With that, I will hand the floor to Kate Bahen, Managing Director.
 
 
Good morning. My name is Kate Bahen. As Managing Director of Charity Intelligence, I prepared the two most recent updates on WE Charity – on August 28, 2019 and July 10, 2020.
Before answering your questions, I would like to speak to some of the issues that have been raised during your proceedings and on social media about Charity Intelligence and the motives behind our reporting.
Let me address these in order.
Yes, Charity Intelligence is a small charity. Our annual revenues of $435,000 support a team of 3 full-time staff, supported by exceptional university students each summer. This April, we hired another charity impact analyst, so our full-time roster increased by 33% to 4 people.
Charity Intelligence’s (Ci) team answers Canadians’ questions about giving and we update our popular website. Despite our small size, we have demonstrated a significant impact on Canada’s charitable giving.
Yes, Ci lost its charitable registration status for one day in September 2012 because I was late in filing the annual return. I am solely to blame for falling behind in the essential paperwork. It was a hard lesson, learnt well. Ci has filed before the deadline in the last 8 years.

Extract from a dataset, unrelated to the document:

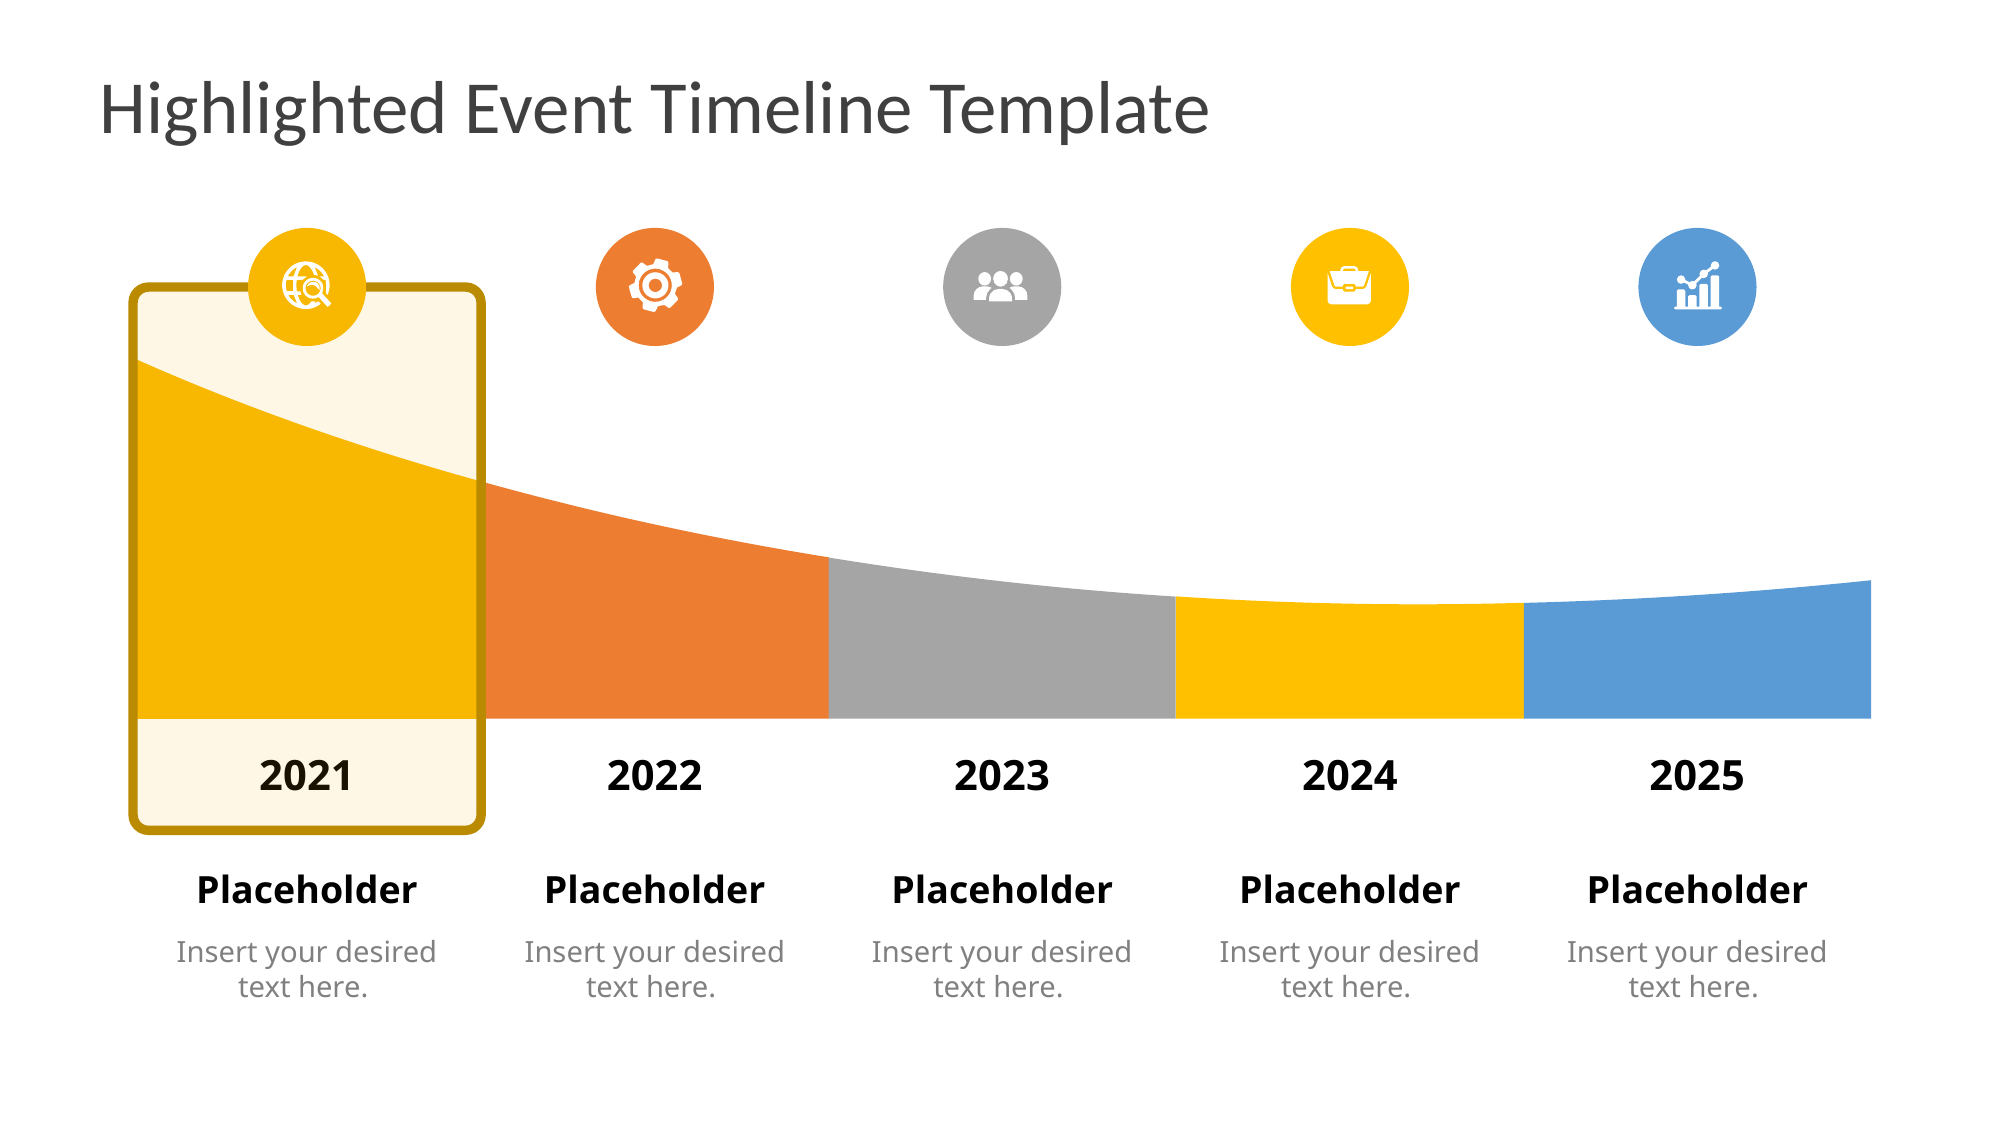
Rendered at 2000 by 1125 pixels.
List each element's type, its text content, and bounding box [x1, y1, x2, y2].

As to the motivation for our work, it is simply to give Canadian donors the best independent and objective advice we are capable of.

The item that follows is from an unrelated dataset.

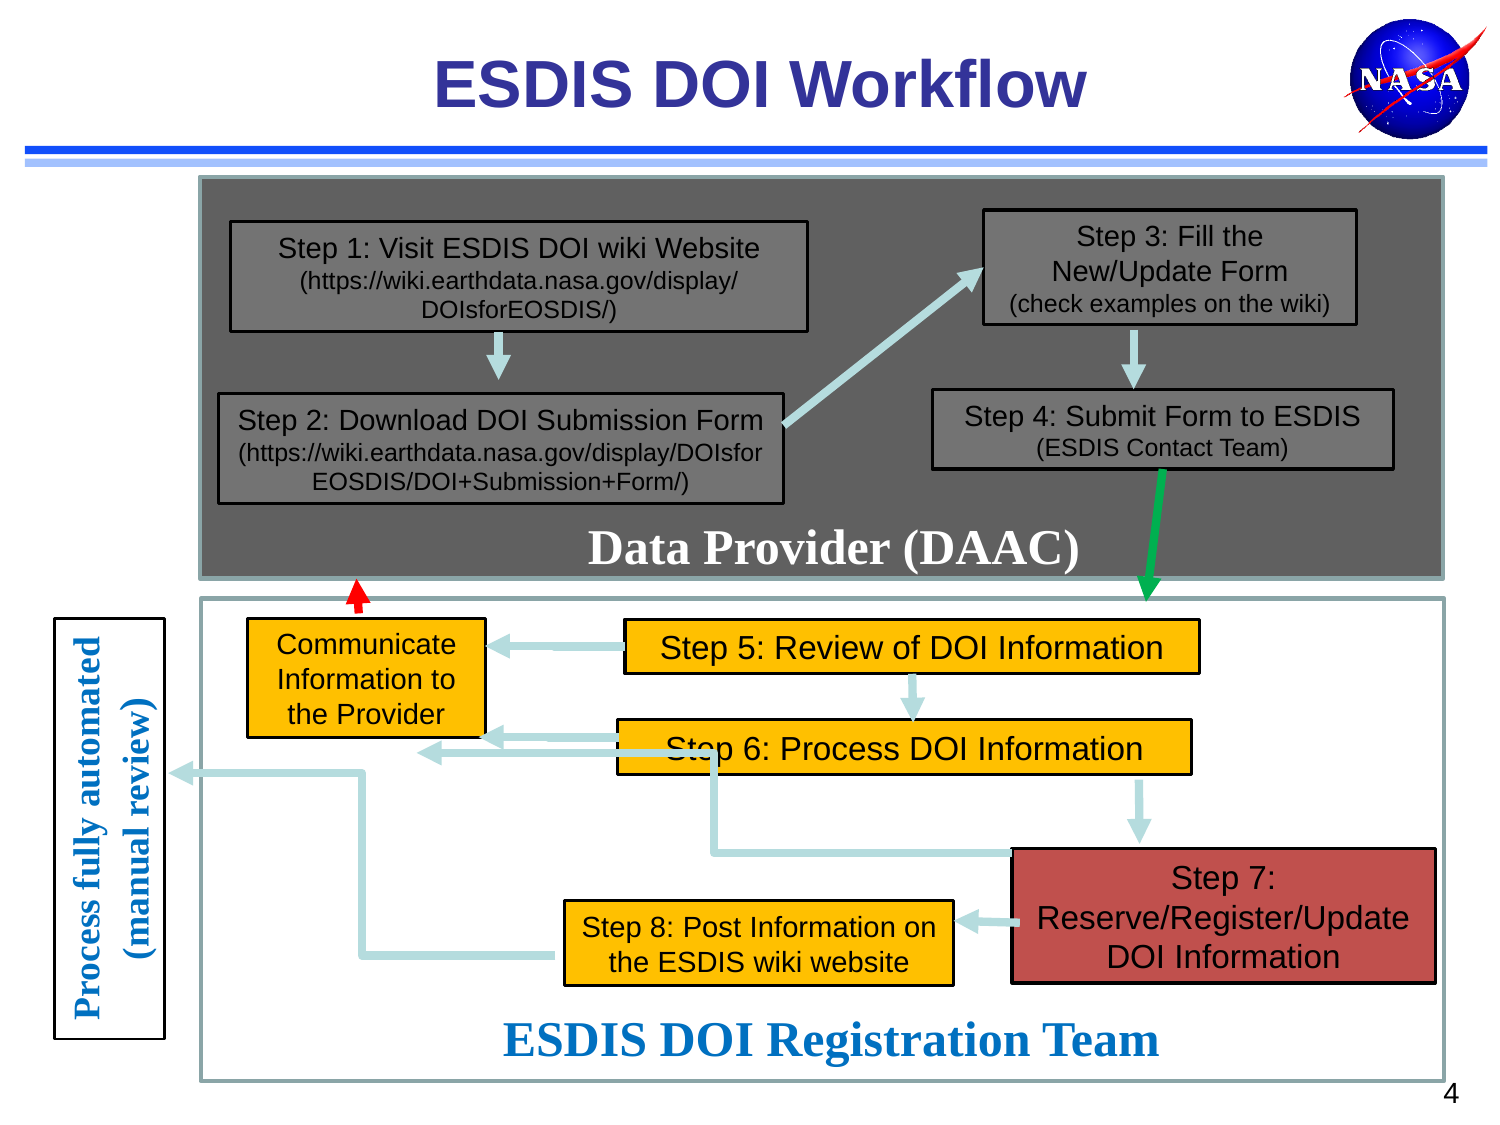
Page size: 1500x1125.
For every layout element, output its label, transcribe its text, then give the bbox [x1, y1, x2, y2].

Charity Intelligence is non-partisan. I do not know the political affiliation of our staff. These matters simply don’t come up in our research and analysis of charities.
To keep comments within the 10-minute limit this section was cut from the opening statement: In the past, I personally contributed $950 to Chris Alexander’s campaign – a conservative, and a high school friend. I also contributed to Bryon Wilfert’s campaign, a Liberal and my history teacher. I believe in supporting people but I am not politically motivated in my work.
I find partisanship toxic. As you may notice from my accent, like many new Canadians, I came from away to Canada. I am deeply indebted to this amazing country.
To some, partisanship may be a sport or a game. Yet as a child, I saw the Troubles, I learned of the Orangemen’s march, I heard the bombs. I want no part of that. Ever again.